Two pilot projects will be completed to demonstrate how Natural Language Processing (NLP) Workbench Web Services can be used to meet specific requirements. They will focus on safety surveillance (described below) and cancer.

This chart shows that the number of annual submissions to FDA’s spontaneous reporting systems increased steadily from zero in 1968 to about 200,000 in 2002, then increased sharply to nearly 1.8 million in 2015.

Medical product administration may be associated with the onset of adverse events. An adverse event is any undesirable experience associated with the use of a medical product in a patient. Adverse event monitoring is—

  • Easier in the pre-market phase with clinical trial data.
  • Challenging in the post-market phase, with high volumes of data submitted to the U.S. Food and Drug Administration’s (FDA’s) spontaneous reporting systems (passive surveillance) and evaluated in FDA’s Sentinel Initiative (active surveillance).

FDA monitors post-market reports for medical products submitted annually to spontaneous reporting systems such as the Vaccine Adverse Event Reporting System (VAERS), which received about 54,000 reports in 2016, and the FDA Adverse Event Reporting System for drugs and biologics (FAERS), which received about 1.7 million reports in 2016.

Use Case 1: Extraction of Key Clinical Information from Safety Reports

The text above illustrates the clinical and temporal information that will be extracted from a safety report using NLP. The narrative text is, “Patient received smallpox vaccination on 4/21/2006 in left deltoid. 12 days after vaccination he developed increased left arm pain and pleuritic substernal chest pain. 5/11/06 transferred to hospital with chest pain, right arm pain.

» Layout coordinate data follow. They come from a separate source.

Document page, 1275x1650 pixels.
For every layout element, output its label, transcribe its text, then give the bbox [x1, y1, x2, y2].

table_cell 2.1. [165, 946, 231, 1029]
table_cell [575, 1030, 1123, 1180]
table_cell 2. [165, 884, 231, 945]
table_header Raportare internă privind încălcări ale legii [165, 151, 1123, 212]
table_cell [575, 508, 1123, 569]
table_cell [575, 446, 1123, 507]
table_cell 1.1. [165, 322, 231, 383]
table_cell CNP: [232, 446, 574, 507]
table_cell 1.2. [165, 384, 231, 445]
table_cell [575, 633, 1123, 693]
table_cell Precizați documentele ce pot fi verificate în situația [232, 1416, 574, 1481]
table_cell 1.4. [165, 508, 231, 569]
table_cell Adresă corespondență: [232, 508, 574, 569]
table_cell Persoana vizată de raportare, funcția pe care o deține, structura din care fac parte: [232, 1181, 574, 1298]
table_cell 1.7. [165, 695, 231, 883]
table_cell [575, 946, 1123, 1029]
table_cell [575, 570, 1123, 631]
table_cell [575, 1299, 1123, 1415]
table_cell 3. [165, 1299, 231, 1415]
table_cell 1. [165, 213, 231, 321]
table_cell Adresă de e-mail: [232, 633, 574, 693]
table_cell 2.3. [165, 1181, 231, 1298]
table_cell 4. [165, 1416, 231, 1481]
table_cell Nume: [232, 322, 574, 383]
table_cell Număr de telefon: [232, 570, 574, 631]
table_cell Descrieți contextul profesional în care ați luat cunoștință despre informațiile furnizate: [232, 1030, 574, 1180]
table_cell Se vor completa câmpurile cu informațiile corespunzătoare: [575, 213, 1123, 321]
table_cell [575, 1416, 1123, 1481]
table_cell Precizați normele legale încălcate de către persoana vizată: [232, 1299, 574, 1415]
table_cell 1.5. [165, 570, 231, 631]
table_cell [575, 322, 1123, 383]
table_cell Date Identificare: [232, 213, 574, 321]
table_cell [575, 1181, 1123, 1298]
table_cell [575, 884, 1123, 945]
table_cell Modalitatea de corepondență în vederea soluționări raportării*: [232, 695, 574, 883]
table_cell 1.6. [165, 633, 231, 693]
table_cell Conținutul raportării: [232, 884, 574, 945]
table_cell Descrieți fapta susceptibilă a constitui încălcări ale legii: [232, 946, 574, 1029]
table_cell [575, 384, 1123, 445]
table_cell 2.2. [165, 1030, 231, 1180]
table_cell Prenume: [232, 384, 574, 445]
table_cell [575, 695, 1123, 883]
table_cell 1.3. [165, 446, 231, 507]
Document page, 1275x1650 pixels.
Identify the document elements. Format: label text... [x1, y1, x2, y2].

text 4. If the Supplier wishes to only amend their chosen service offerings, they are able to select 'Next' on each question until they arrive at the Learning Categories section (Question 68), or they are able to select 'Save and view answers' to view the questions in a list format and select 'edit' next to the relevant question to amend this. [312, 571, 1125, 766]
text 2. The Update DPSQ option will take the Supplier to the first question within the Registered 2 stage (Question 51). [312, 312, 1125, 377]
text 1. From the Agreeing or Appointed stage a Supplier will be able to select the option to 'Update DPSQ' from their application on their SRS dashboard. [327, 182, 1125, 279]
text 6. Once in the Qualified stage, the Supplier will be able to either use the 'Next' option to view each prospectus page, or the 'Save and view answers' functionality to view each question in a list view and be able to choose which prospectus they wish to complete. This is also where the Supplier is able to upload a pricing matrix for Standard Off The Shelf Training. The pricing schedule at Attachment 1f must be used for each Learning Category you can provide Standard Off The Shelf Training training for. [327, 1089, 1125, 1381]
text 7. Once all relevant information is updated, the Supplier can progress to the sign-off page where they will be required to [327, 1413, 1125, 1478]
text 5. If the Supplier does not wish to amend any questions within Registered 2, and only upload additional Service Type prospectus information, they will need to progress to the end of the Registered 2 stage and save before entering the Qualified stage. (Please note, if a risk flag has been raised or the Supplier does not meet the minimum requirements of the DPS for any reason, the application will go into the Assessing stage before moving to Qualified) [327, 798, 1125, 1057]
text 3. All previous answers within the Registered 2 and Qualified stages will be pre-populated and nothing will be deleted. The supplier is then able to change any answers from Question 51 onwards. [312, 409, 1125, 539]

Final dx of acute myopericarditis, serum reaction, allergic reaction, anemia, abnormal reaction to vaccine. Medical records from previous hospitalization obtained on 5/14/06 showed PMHx of Stevens-Johnson syndrome; family hx reveals patient’s father had myocardial infarction.”

  • Relative time: “12 days after vaccination”
  • Absolute time: “4/21/2006,” “5/11/06,” and “5/14/06”
  • Vaccine: “Smallpox vaccination”
  • Symptoms: “chest pain, right arm pain”
  • Primary diagnoses: “acute myopericarditis, serum reaction, allergic reaction, anemia, abnormal reaction to vaccine”
  • Secondary diagnoses: “increased left arm pain and pleuritic substernal chest pain”
  • Medical history: “Stevens-Johnson syndrome”
  • Family history: “myocardial infarction”

Use Case 2: Extraction of Temporal Information and Identification of Temporal Relationships in Safety Reports

The chart above shows how the relationships between the temporal data will be identified and visualized after they are extracted from a safety report using NLP. The chart shows exposure to the smallpox vaccine on day 0 (4/21/2006). On day 12 (5/3/2006), symptoms develop. On day 20 (5/11/2006), the primary and secondary diagnoses are recorded.

Use Case 3: Summarization of Adverse Event Information

A summary is included in the safety narratives by combining the structured data fields (age, sex, and product names) with the clinical and temporal information from the safety narratives. Two types of summaries will be created for each safety report: a brief textual summary and a structured tabular summary.